### Gösterilen metin ###

KOMİSYON KONUŞMASI

ABDULLAH KOÇ (Ağrı) - Teşekkür ediyorum Sayın Başkan.

Sayın Başkan, şimdi, tabii, sizleri ve Komisyon üyelerini ayrı ayrı saygıyla selamlıyorum.

Öncelikle, sizin de görevinizden dolayı başarılar diliyorum.

BAŞKAN YILMAZ TUNÇ - Teşekkür ediyorum.

ABDULLAH KOÇ (Ağrı) - Şimdi, ben şunu belirtmek istiyorum: Gerçekten bu kadar kıymetli konuklar var. Biraz önce Zeynel Bey de söyledi ama bize göre davet edilmesi gereken gençler, gençler yok burada. Yani gençlerin gerçek anlamda kaygı duyduğunu, kaygı duyacağını ve çok ciddi bir şekilde kulaklarının ve gözlerinin burada olduğunu belirtmek istiyorum. Çünkü "Z kuşağı" dediğimiz kuşak, gerçekten bu bilgi teknolojileriyle ve bu bilgilerle hayata gözlerini açan bir kuşak. Dolayısıyla keşke kendilerini temsilen birkaç genç arkadaşımız burada olsaydı çok daha iyi olurdu diye düşünüyorum, bu anlamda bir eksiklik olduğunu belirtmek istiyorum.

ZEYNEP YILDIZ (Ankara) - Var, ben varım.

OYA ERONAT (Diyarbakır) - Biz de varız.

ABDULLAH KOÇ (Ağrı) - Evet, buradalar ama biraz daha mesela 11-12 yaş...

OYA ERONAT (Diyarbakır) - Biz de genciz.

ABDULLAH KOÇ (Ağrı) - Evet, burada herkes genç.

11 yaşında, 12 yaşında...

İSMAİL TAMER (Kayseri) - Saçlarım bile çıkmamış, ben yaşlı mıyım?

ABDULLAH KOÇ (Ağrı) - Tamam, öyle kabul edelim.

### Girdi verileri ###

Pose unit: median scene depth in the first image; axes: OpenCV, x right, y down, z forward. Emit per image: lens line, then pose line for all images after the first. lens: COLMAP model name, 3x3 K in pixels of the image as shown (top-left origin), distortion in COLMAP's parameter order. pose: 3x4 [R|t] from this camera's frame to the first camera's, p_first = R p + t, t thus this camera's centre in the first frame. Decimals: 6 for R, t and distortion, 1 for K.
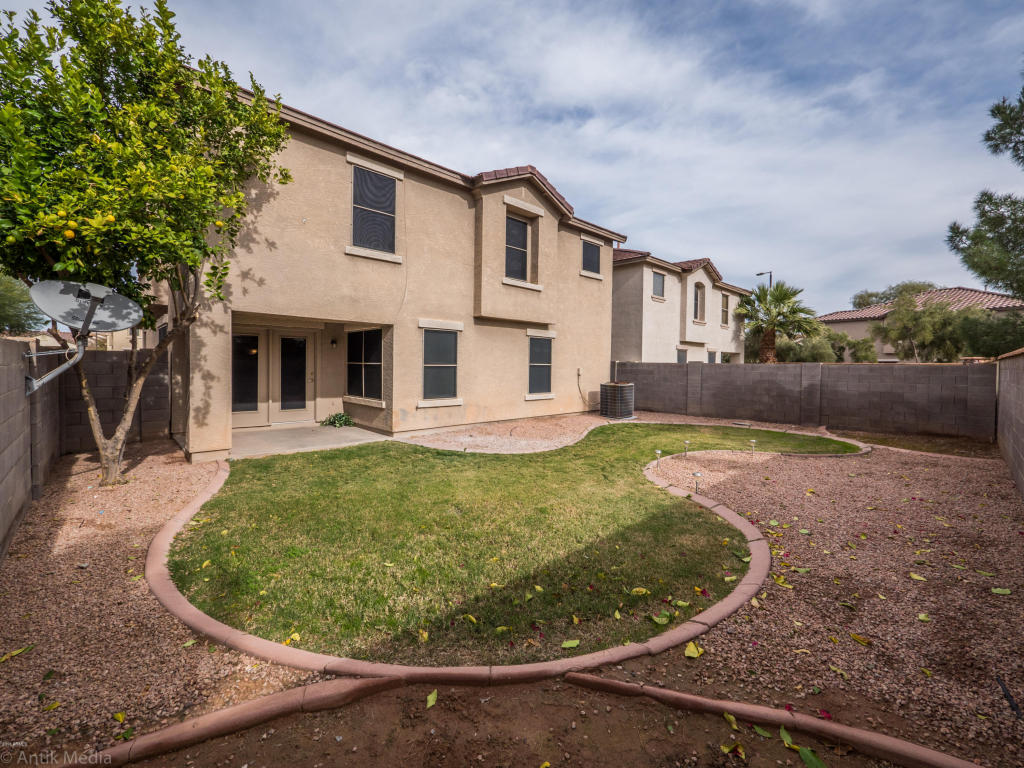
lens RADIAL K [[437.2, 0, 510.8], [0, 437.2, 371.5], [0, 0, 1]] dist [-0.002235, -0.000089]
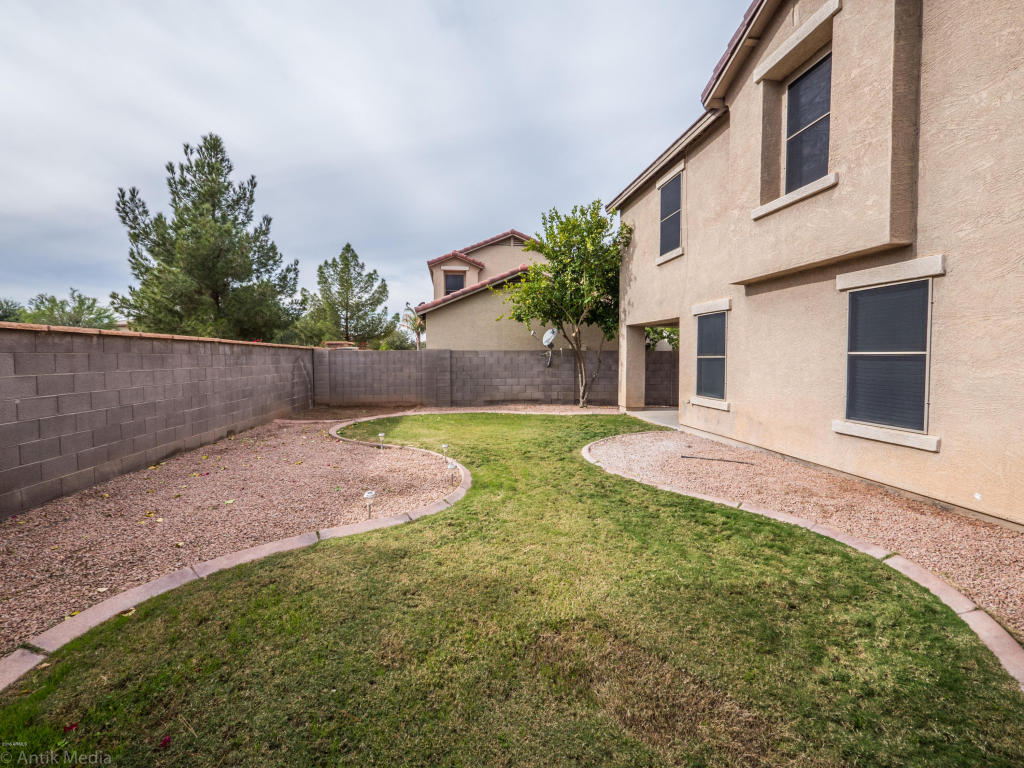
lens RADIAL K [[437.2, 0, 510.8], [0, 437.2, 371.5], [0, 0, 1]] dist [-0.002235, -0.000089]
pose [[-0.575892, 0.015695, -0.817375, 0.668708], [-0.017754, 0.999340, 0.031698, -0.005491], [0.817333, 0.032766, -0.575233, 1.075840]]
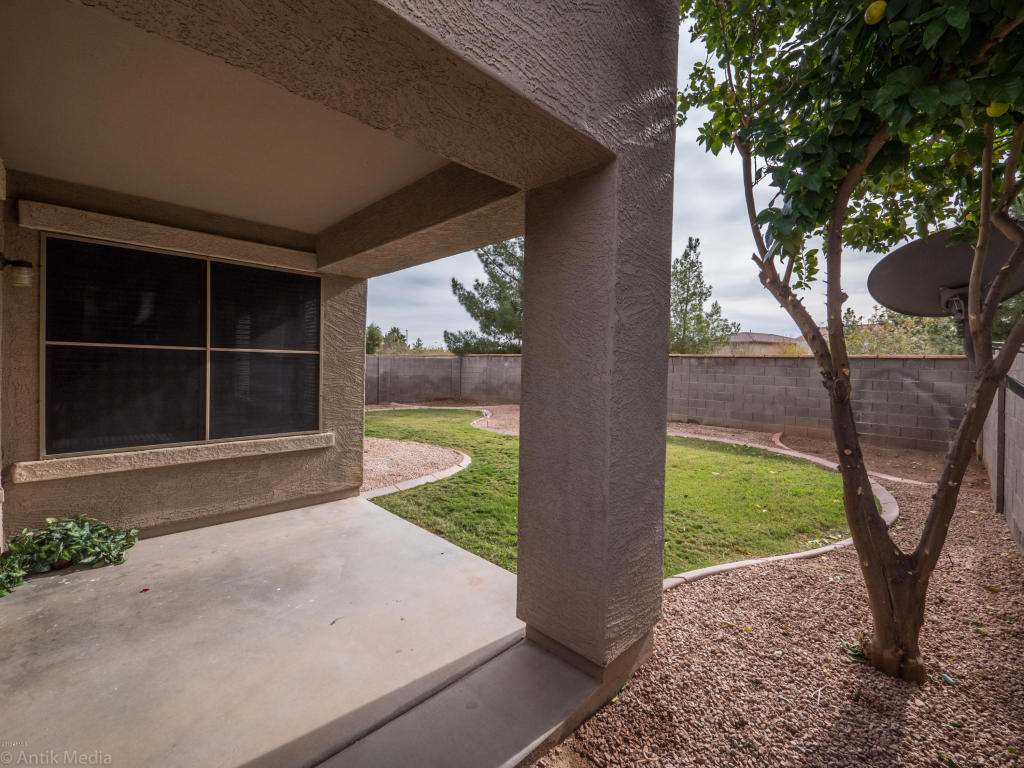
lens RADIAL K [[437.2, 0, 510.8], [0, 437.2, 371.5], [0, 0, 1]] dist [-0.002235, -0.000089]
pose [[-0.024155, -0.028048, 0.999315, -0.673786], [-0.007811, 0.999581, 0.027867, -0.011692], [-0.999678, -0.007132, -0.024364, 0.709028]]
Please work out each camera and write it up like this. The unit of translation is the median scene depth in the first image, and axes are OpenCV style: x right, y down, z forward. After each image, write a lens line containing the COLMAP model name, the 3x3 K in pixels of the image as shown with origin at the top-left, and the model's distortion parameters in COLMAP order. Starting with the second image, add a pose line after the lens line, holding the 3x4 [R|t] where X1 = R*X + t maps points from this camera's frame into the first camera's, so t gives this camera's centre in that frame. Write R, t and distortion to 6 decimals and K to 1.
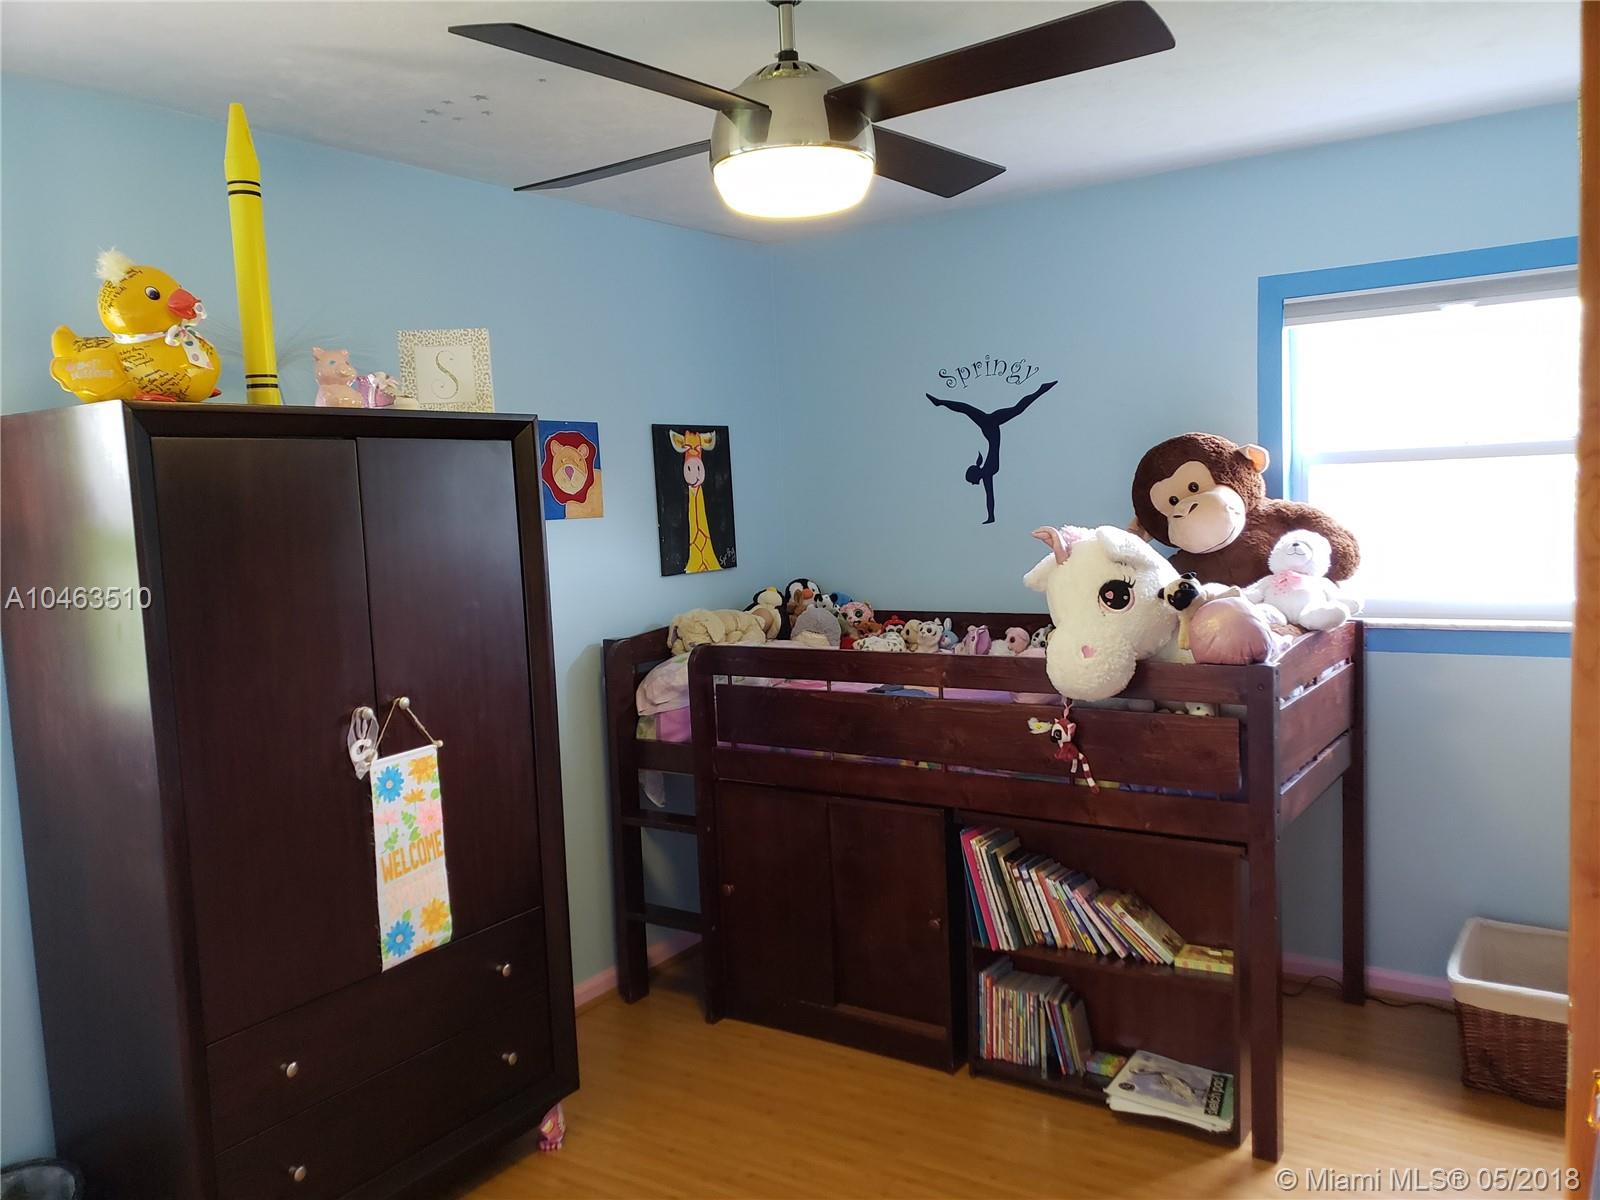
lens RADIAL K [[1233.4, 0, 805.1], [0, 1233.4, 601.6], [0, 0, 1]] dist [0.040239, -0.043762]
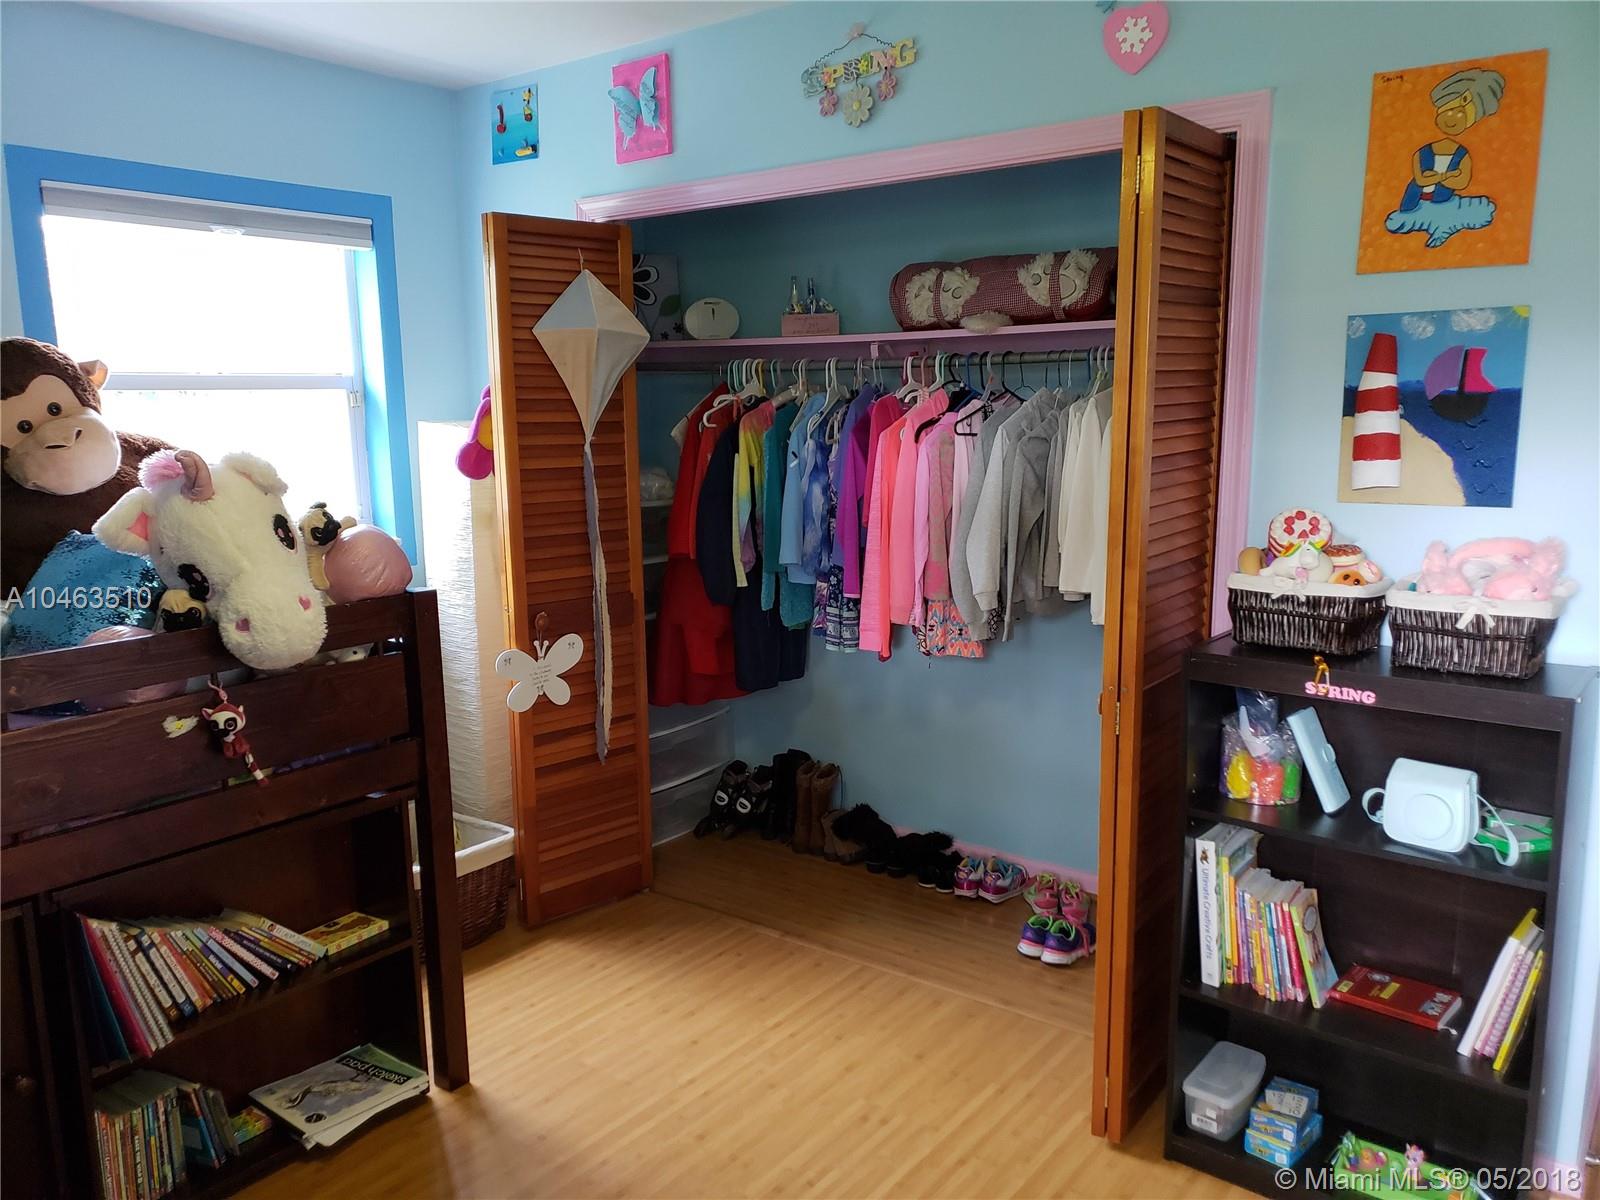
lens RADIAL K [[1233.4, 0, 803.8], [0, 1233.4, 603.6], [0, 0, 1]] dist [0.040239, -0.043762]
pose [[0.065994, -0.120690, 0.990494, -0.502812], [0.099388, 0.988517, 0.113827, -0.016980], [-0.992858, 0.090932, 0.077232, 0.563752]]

###

Yapmanız gerekenler:
a) Konuşma metnine göre Abdullah Koç, toplantıya gençlerin de davet edilmesi gerektiğini hangi gerekçeyle savunuyor? Bir ile üç cümle arasında açıklayın.
b) Konuşma metninde "Öncelikle, sizin de" sözleriyle başlayıp "eksiklik olduğunu belirtmek istiyorum." sözleriyle biten bölümü aynen yazın.
Yalnızca konuşma metnine dayanarak çalışın.

Görev yanıtları:
a) Abdullah Koç'a göre gençler bu konuda gerçek anlamda kaygı duymaktadır ve kulakları ile gözleri buradadır. Z kuşağı denilen kuşak, hayata bilgi teknolojileriyle ve bu bilgilerle gözlerini açmış bir kuşaktır. Bu yüzden Koç, onları temsilen birkaç gencin orada bulunmamasını bir eksiklik olarak görmektedir.

b)
Öncelikle, sizin de görevinizden dolayı başarılar diliyorum.

BAŞKAN YILMAZ TUNÇ - Teşekkür ediyorum.

ABDULLAH KOÇ (Ağrı) - Şimdi, ben şunu belirtmek istiyorum: Gerçekten bu kadar kıymetli konuklar var. Biraz önce Zeynel Bey de söyledi ama bize göre davet edilmesi gereken gençler, gençler yok burada. Yani gençlerin gerçek anlamda kaygı duyduğunu, kaygı duyacağını ve çok ciddi bir şekilde kulaklarının ve gözlerinin burada olduğunu belirtmek istiyorum. Çünkü "Z kuşağı" dediğimiz kuşak, gerçekten bu bilgi teknolojileriyle ve bu bilgilerle hayata gözlerini açan bir kuşak. Dolayısıyla keşke kendilerini temsilen birkaç genç arkadaşımız burada olsaydı çok daha iyi olurdu diye düşünüyorum, bu anlamda bir eksiklik olduğunu belirtmek istiyorum.